Tuesday, October 13, 2009

Economist: Cool heads or heated conflicts?


Economist:

A lesson from history on how to prevent climate-induced wars

THE starkest views of climate change paint war as a looming threat. The idea that violence will erupt as drought and rising sea levels displace people from their homes is, in part, why the Nobel prize for peace was awarded in 2007 to the Intergovernmental Panel on Climate Change and Al Gore. Yet a newly published study analysing the historical connection between war and climate throws into question the assumption that rising temperatures and violence go hand in hand.

Aware that evidence for the link was lacking, Richard Tol of the Economic and Social Research Institute in Dublin, Ireland, and Sebastian Wagner of GKSS, a research institute near Hamburg, Germany, set out to collect data on climate and conflict in Europe over the past thousand years. Their results have just been published in Climatic Change.

The information they worked with came from a variety of sources. Thermometers and rain gauges have been used in Europe since 1500, and many of the records are now easily available on the internet. For earlier years, the two researchers relied on indirect data such as ice cores, tree rings and the growth patterns of corals that they culled from other people’s papers.

Measuring fighting proved more challenging, since the definition of “conflict” varies throughout history. Dr Tol and Dr Wagner decided to confine their efforts to those events which lasted for a year or more. They used www.warscholar.com to count the number of such contretemps that had been taking place during each year from 1000 to 2000.

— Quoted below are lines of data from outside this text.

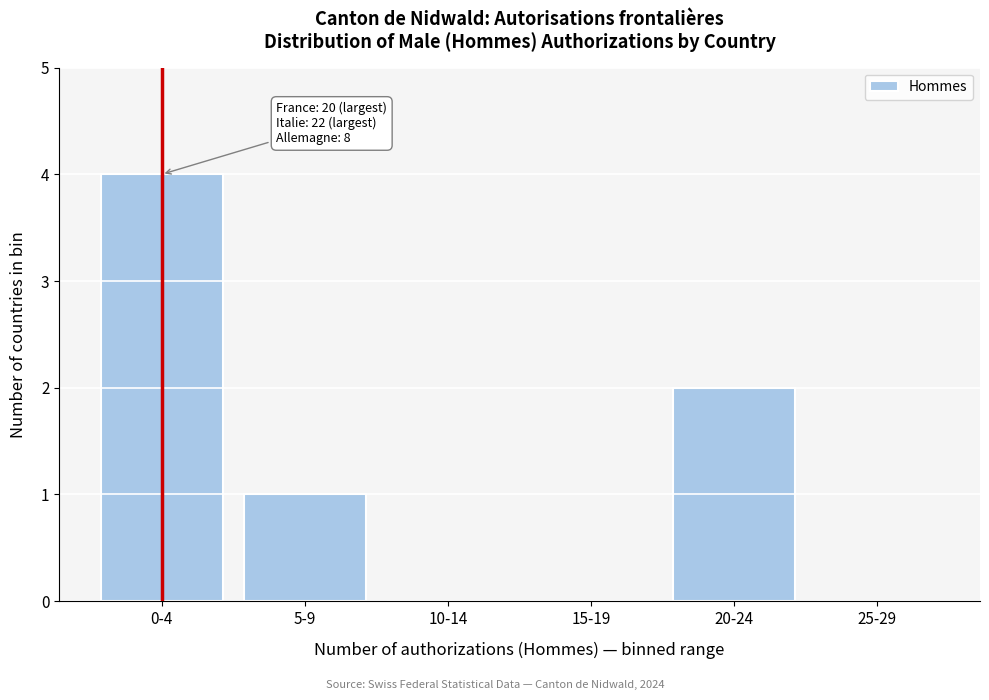

Reading left to right, transcribe all the data shown in this chart.

0-4=4	5-9=1	10-14=0	15-19=0	20-24=2	25-29=0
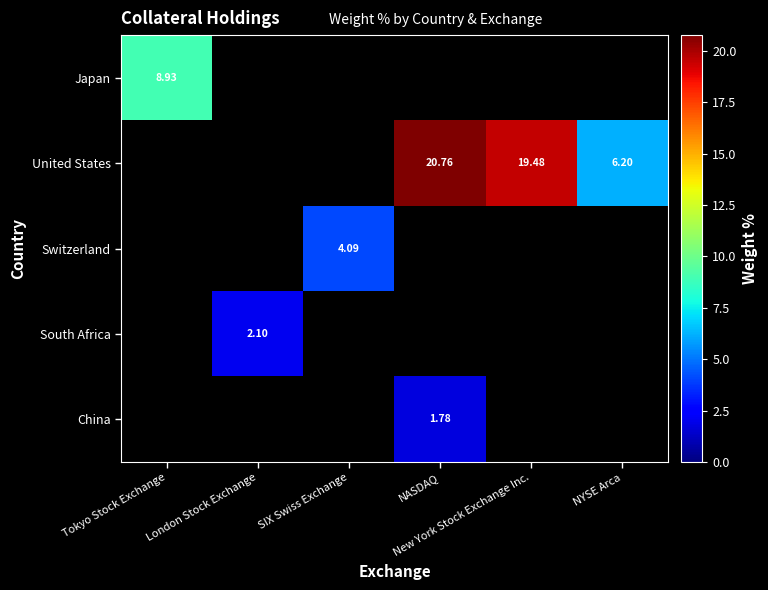

Which label corresponds to the smallest value in the chart?

NASDAQ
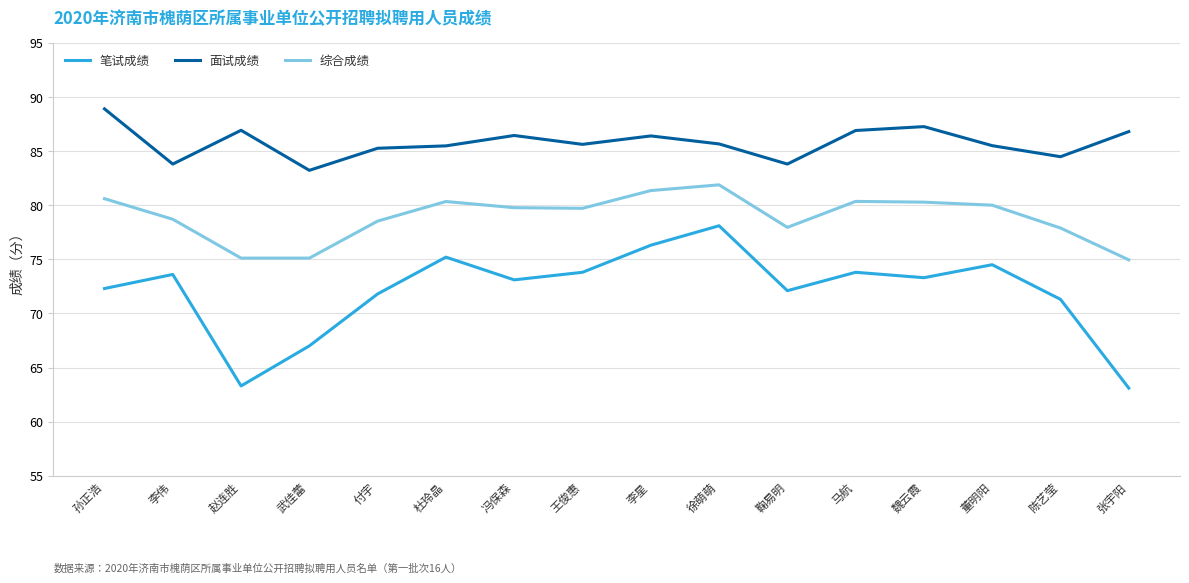

Where is 笔试成绩 nearest to the value 70?

陈艺莹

The chart shows the correlation between the number of conflicts and the average temperature during most of the second half of the millennium, the period for which the data are best. Until the mid-18th century, this correlation is continuously and significantly negative (the line remains close to the 95% confidence level, suggesting there is only one chance in 20 that it is an accidental, random effect). In other words, lower temperatures mean more wars. Then, suddenly, the negative correlation vanishes. The line goes into positive territory, but not enough to be statistically meaningful. The inverted correlation between temperature and conflict has therefore disappeared.

Dr Tol and Dr Wagner suggest that in the more remote past the effects of cold weather on harvests led to supply shortages, and that these increased the likelihood of people fighting over food and the land needed to produce it. They argue that the reason the relationship between warfare and cold vanishes in the mid-18th century is that this is the moment when the industrial revolution began. Both agriculture and transport improved rapidly at this time. Systematic plant breeding, the introduction of new crops and new forms of crop rotation, and better irrigation increased the food supply. Improvements in roads and the large-scale construction of canals allowed food to be transported from areas of plenty to areas of scarcity.

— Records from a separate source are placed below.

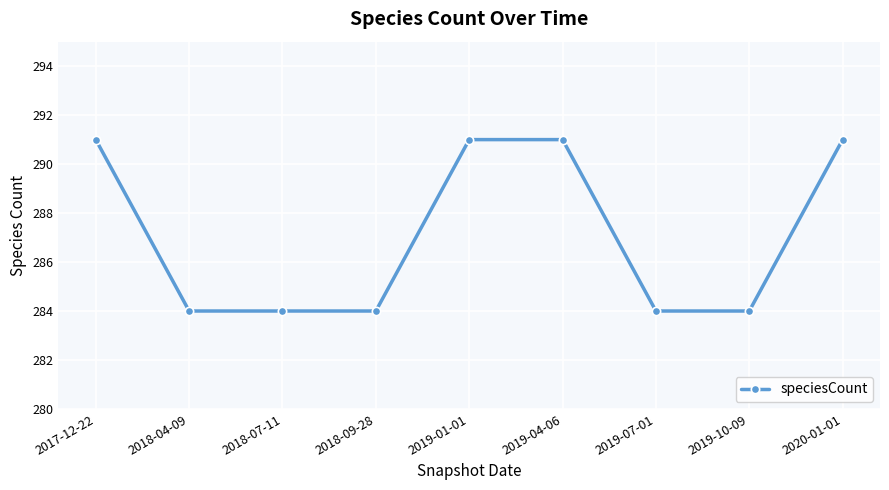

Reading right to left, extract all data points from this chart.

291	284	284	291	291	284	284	284	291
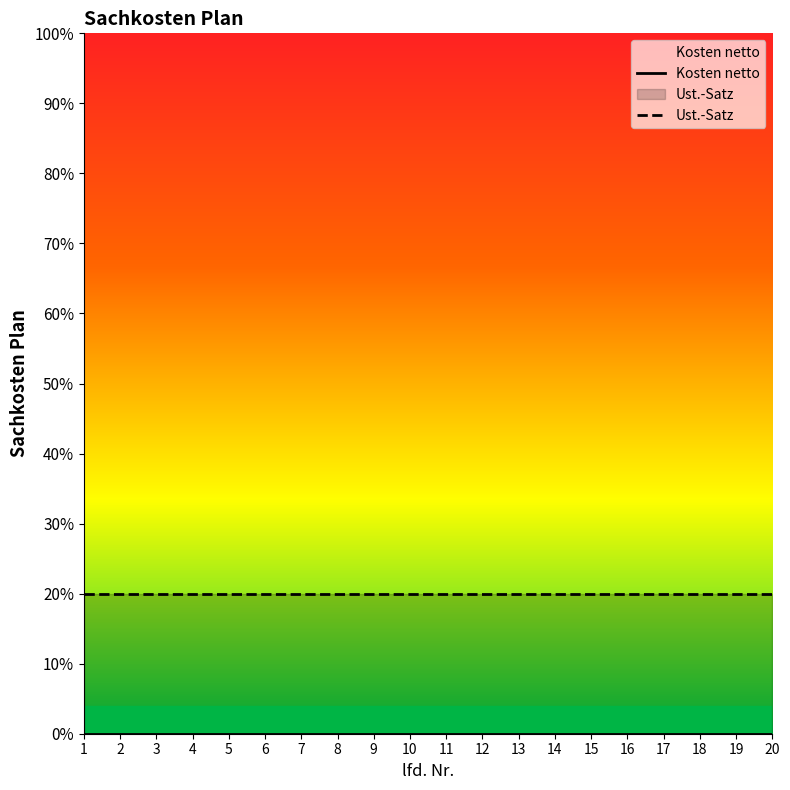

Which series has the widest spread of values?

Kosten netto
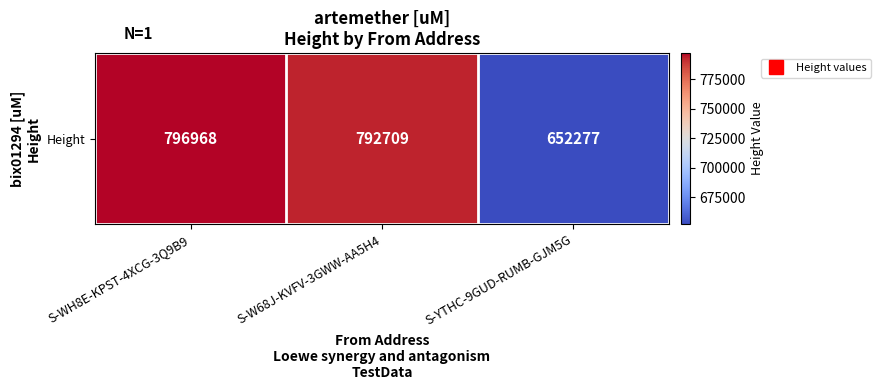

Count the number of categories in the chart.

3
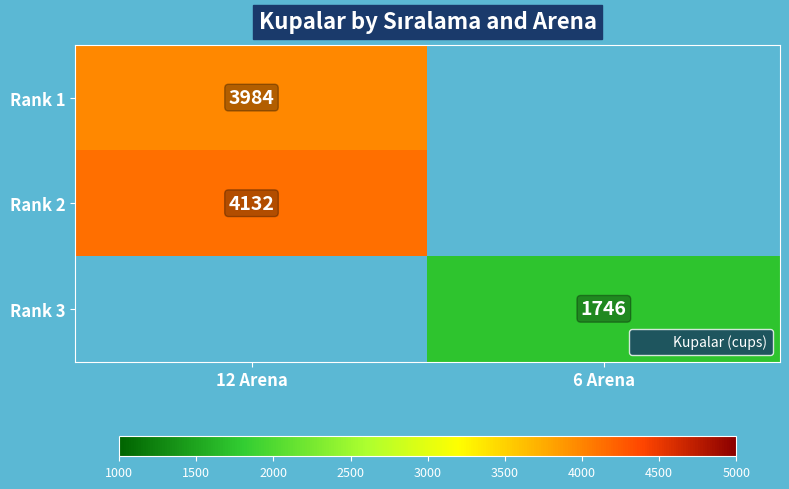

At how many categories does at least one series exceed 3915?

1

These developments meant farmers could often produce reasonable yields during colder weather—and even when they could not, long-distance trade provided a buffer against crop failure. Meanwhile, the growth of cities and non-agricultural occupations meant there was money to buy such traded crops.

Just because cold, rather than heat, caused problems in Europe during the millennium that Dr Tol and Dr Wagner examined does not mean rising temperatures pose no threat. The lesson, rather, is that the way to minimise the likelihood of climate-induced conflict in the future is to continue the process of crop improvement (for example, by taking advantage of the potential of genetic engineering) so that heat- and drought-tolerant varieties are available; to make farmers aware of these new crops and encourage their use; and to promote free trade and non-agricultural economic development. That way people will have no cause to fight, and tyrants no excuse to stir them up.